EXERCISE A: Write out the records from their first line up to and including the line that contains "Carica lo script", copying every line unchanged.

The Financial Times recently dubbed our ecosystem the “hostile Internet,” a landscape dominated by spam, scams, and AI-generated garbage. In other words, you never know if the person agreeing with you online is your neighbor or a server farm in Singapore. This isn’t paranoia. It’s a business model. Ad revenue needs eyeballs. Eyeballs need content. If humans can’t produce content fast enough to make the platform profitable, then cue AI to fill in the gap. It doesn’t matter if the content is true, useful, or sane. All that matters is that you keep scrolling like a hamster running on a dopamine wheel.

So yes, I believe the Internet is dead, but like any good zombie, it’s still wandering around, gnawing on brains and mumbling “Like, share, subscribe.” We’re basically watching The Muppets, only everyone’s Kermit, nobody’s Jim Henson, and Statler and Waldorf are just AI sock puppets telling you to buy a hot new secret crypto stock. Personally, I’m relieved. I thought the Internet was full of complete morons with the intelligence of warm pudding. Turns out, that’s just what makes me scroll further looking for something to engage with.

We no longer live in a media-saturated world. We live in a media-replaced world. Bots don’t need to perfectly imitate us, they just need to be “human enough” to pass the sniff test. If you find yourself nodding along to a Twitter bot’s hot take…well, congratulations, you just became useful to them.

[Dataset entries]
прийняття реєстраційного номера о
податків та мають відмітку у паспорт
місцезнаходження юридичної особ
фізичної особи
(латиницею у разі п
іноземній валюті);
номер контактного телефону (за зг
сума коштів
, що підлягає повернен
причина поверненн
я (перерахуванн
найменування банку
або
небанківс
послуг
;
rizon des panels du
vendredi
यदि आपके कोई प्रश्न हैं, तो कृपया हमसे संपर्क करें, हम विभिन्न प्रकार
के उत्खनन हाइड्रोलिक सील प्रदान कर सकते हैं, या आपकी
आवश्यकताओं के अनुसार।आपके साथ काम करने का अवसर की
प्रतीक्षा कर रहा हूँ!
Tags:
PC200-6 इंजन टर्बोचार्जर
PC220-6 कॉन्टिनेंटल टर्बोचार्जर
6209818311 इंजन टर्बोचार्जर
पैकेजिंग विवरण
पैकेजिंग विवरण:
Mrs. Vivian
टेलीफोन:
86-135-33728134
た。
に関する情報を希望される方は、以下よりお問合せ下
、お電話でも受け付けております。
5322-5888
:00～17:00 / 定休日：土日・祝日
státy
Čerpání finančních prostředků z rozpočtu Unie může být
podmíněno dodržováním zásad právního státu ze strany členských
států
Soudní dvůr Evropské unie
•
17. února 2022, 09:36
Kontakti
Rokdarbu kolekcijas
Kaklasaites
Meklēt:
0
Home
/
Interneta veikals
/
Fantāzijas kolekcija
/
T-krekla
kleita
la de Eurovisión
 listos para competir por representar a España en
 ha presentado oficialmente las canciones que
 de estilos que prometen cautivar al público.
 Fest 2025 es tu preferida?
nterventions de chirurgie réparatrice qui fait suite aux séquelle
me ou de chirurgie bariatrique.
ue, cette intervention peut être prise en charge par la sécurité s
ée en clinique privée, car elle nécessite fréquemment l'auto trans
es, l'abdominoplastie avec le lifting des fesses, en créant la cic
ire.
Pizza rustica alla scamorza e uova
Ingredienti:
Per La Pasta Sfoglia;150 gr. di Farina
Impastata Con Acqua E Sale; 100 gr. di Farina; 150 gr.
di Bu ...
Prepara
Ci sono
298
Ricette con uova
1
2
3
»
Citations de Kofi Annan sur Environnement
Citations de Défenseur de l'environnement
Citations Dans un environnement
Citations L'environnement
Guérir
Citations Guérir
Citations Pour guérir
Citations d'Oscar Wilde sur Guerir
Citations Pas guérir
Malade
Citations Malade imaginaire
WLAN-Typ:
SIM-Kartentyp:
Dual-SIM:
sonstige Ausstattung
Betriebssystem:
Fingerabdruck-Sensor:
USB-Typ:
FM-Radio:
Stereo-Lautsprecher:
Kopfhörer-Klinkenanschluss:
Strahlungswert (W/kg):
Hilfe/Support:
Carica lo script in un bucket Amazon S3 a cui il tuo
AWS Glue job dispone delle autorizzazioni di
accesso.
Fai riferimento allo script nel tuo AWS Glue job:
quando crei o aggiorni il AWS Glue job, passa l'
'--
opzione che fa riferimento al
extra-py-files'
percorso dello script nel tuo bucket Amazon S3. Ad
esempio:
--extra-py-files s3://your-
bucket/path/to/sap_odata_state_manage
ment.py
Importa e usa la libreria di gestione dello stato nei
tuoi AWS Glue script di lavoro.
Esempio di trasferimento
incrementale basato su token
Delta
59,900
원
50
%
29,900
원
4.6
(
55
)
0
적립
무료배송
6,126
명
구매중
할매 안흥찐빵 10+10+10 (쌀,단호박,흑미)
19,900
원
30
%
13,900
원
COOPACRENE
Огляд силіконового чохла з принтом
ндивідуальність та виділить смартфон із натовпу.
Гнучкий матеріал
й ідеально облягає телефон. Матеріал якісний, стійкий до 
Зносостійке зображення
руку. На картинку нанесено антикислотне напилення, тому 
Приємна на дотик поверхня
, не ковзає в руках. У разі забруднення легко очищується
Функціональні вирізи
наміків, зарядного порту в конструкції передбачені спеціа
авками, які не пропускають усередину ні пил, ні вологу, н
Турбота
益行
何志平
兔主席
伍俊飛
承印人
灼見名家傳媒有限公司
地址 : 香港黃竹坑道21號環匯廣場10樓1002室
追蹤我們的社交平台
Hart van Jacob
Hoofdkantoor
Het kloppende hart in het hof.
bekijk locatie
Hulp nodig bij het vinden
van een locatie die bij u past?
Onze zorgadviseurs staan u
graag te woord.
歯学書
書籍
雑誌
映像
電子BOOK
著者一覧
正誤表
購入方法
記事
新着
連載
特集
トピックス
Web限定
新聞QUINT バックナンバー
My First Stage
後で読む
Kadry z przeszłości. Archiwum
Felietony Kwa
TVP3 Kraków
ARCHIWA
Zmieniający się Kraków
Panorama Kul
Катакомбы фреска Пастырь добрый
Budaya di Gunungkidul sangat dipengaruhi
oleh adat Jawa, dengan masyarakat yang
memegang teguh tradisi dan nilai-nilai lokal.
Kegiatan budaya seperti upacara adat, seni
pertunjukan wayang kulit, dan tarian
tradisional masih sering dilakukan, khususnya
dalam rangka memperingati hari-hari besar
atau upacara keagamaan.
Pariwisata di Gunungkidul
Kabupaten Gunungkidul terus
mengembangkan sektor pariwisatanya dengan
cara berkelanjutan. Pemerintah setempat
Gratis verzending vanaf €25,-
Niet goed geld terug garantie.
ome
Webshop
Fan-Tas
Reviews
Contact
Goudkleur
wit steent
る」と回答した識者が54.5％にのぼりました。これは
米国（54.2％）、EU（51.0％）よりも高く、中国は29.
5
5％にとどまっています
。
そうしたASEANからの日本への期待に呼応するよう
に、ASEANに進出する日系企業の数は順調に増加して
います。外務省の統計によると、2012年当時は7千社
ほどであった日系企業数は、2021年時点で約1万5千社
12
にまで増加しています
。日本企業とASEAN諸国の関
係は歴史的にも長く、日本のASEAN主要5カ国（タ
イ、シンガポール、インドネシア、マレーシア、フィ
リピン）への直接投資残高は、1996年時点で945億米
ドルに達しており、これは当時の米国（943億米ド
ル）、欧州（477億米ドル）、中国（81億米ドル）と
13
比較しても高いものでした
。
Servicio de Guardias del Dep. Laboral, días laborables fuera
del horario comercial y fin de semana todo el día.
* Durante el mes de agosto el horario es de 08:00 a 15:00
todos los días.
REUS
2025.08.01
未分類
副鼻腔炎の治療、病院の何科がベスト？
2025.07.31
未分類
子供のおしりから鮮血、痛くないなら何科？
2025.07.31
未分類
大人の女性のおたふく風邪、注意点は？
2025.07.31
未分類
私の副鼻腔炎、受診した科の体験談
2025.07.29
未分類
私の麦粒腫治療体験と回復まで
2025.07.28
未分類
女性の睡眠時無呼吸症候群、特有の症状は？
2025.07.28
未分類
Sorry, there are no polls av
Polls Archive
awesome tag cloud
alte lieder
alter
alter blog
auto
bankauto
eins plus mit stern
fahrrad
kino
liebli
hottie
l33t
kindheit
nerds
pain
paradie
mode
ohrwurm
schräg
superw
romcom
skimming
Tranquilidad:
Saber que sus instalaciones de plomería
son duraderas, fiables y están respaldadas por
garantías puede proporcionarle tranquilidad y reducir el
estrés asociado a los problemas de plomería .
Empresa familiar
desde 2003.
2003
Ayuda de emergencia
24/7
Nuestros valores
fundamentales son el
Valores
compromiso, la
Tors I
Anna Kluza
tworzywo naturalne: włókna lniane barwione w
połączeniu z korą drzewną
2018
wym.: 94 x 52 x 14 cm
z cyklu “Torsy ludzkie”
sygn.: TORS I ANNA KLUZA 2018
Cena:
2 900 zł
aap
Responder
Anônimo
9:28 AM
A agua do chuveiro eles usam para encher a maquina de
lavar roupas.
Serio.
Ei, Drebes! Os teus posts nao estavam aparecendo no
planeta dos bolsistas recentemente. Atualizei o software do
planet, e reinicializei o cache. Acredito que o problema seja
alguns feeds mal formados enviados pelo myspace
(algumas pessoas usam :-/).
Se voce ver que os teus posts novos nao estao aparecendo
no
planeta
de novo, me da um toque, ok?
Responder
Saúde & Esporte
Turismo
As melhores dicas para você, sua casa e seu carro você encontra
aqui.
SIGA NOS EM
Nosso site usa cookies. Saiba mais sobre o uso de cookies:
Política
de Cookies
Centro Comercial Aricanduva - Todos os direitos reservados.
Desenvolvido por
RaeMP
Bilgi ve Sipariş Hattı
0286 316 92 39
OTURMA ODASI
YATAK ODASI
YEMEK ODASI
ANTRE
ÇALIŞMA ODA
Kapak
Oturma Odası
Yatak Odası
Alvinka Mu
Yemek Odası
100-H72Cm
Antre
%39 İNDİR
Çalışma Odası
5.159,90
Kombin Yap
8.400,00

EXERCISE B: Extend the piece on bots and the "dead" Internet, picking up right after its final sentence.

ANSWER BOX A:
прийняття реєстраційного номера о
податків та мають відмітку у паспорт
місцезнаходження юридичної особ
фізичної особи
(латиницею у разі п
іноземній валюті);
номер контактного телефону (за зг
сума коштів
, що підлягає повернен
причина поверненн
я (перерахуванн
найменування банку
або
небанківс
послуг
;
rizon des panels du
vendredi
यदि आपके कोई प्रश्न हैं, तो कृपया हमसे संपर्क करें, हम विभिन्न प्रकार
के उत्खनन हाइड्रोलिक सील प्रदान कर सकते हैं, या आपकी
आवश्यकताओं के अनुसार।आपके साथ काम करने का अवसर की
प्रतीक्षा कर रहा हूँ!
Tags:
PC200-6 इंजन टर्बोचार्जर
PC220-6 कॉन्टिनेंटल टर्बोचार्जर
6209818311 इंजन टर्बोचार्जर
पैकेजिंग विवरण
पैकेजिंग विवरण:
Mrs. Vivian
टेलीफोन:
86-135-33728134
た。
に関する情報を希望される方は、以下よりお問合せ下
、お電話でも受け付けております。
5322-5888
:00～17:00 / 定休日：土日・祝日
státy
Čerpání finančních prostředků z rozpočtu Unie může být
podmíněno dodržováním zásad právního státu ze strany členských
států
Soudní dvůr Evropské unie
•
17. února 2022, 09:36
Kontakti
Rokdarbu kolekcijas
Kaklasaites
Meklēt:
0
Home
/
Interneta veikals
/
Fantāzijas kolekcija
/
T-krekla
kleita
la de Eurovisión
 listos para competir por representar a España en
 ha presentado oficialmente las canciones que
 de estilos que prometen cautivar al público.
 Fest 2025 es tu preferida?
nterventions de chirurgie réparatrice qui fait suite aux séquelle
me ou de chirurgie bariatrique.
ue, cette intervention peut être prise en charge par la sécurité s
ée en clinique privée, car elle nécessite fréquemment l'auto trans
es, l'abdominoplastie avec le lifting des fesses, en créant la cic
ire.
Pizza rustica alla scamorza e uova
Ingredienti:
Per La Pasta Sfoglia;150 gr. di Farina
Impastata Con Acqua E Sale; 100 gr. di Farina; 150 gr.
di Bu ...
Prepara
Ci sono
298
Ricette con uova
1
2
3
»
Citations de Kofi Annan sur Environnement
Citations de Défenseur de l'environnement
Citations Dans un environnement
Citations L'environnement
Guérir
Citations Guérir
Citations Pour guérir
Citations d'Oscar Wilde sur Guerir
Citations Pas guérir
Malade
Citations Malade imaginaire
WLAN-Typ:
SIM-Kartentyp:
Dual-SIM:
sonstige Ausstattung
Betriebssystem:
Fingerabdruck-Sensor:
USB-Typ:
FM-Radio:
Stereo-Lautsprecher:
Kopfhörer-Klinkenanschluss:
Strahlungswert (W/kg):
Hilfe/Support:
Carica lo script in un bucket Amazon S3 a cui il tuo

ANSWER BOX B:
Still think I’m overreacting? How do you know this post isn’t itself AI-generated? Maybe my typos are red herrings to make me seem human. Maybe they’re a secret code from the underground resistance. Maybe I’m here to convince you of the truth. Or maybe I’m here to tweak your contrarian flat-Earth nature and convince you it’s all nonsense so you spend another ten minutes doomscrolling and hitting some faceless ad network’s engagement goals.

Go ahead. Try to prove I’m human. I’ll wait. Either way, you just added another data point to the algorithm.


Update: Sam Altman, probably after reading this blog post, has announced a reversal of opinion and is now “Suddenly Worried Dead Internet Theory is Real.” Which means, technically, I’m thinking ahead of the CEO of an AI company, and we’re both behind the scam artists.